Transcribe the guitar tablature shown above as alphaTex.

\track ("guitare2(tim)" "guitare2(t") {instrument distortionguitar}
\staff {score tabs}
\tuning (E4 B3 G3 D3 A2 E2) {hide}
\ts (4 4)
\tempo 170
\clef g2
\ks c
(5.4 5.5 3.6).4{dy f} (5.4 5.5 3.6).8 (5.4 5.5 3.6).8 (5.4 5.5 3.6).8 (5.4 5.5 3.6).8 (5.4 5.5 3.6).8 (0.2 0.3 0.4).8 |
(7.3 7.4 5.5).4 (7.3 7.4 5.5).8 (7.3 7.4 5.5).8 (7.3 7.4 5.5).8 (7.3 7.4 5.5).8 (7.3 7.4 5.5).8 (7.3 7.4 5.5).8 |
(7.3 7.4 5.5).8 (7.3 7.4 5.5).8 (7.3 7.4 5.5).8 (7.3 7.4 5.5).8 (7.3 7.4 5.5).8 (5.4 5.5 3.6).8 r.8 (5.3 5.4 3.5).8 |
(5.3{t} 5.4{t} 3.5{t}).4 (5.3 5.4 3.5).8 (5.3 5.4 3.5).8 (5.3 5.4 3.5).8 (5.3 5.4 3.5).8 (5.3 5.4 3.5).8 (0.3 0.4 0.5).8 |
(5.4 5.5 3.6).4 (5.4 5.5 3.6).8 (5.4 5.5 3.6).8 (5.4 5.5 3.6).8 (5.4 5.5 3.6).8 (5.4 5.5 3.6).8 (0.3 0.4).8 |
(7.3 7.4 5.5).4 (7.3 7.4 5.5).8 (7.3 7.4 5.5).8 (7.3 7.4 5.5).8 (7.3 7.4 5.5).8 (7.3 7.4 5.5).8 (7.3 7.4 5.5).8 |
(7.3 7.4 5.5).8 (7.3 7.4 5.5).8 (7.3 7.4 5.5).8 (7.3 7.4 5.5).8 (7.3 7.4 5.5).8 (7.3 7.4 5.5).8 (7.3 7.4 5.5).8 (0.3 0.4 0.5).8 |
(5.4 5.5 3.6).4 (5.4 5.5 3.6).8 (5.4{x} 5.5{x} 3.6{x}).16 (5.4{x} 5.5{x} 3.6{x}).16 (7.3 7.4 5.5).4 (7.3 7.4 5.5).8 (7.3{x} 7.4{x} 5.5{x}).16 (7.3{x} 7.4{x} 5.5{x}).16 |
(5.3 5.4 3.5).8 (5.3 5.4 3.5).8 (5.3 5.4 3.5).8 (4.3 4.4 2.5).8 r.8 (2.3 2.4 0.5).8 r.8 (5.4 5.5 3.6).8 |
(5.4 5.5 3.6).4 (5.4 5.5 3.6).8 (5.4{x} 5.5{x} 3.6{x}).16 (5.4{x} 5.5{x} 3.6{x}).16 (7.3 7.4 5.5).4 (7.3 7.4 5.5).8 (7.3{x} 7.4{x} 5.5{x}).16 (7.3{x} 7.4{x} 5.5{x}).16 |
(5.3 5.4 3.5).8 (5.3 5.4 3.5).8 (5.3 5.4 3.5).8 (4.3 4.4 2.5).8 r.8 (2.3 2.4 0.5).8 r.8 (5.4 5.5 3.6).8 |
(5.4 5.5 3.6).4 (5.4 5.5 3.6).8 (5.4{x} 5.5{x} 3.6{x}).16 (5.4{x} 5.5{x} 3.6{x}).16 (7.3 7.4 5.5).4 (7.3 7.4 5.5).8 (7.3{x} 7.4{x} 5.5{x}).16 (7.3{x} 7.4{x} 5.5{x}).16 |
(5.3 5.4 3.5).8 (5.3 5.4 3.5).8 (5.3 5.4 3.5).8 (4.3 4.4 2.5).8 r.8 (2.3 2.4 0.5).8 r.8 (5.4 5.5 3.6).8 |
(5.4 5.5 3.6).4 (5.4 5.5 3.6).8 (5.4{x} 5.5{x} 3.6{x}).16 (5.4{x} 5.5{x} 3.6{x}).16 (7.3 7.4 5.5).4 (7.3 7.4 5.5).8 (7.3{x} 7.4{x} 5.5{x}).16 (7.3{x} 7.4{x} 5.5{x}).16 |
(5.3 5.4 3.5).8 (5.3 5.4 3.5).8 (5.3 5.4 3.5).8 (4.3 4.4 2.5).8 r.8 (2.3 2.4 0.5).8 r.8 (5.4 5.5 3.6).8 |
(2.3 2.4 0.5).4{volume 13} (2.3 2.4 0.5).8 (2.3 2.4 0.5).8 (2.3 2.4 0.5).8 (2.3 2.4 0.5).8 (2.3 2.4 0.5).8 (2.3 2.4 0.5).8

★ ★ ★

- _DO THIS_: Copy out every line above that contains the word "Transcribe". Upper and lower case must match.

- _FINISHED TASK_:
Transcribe the guitar tablature shown above as alphaTex.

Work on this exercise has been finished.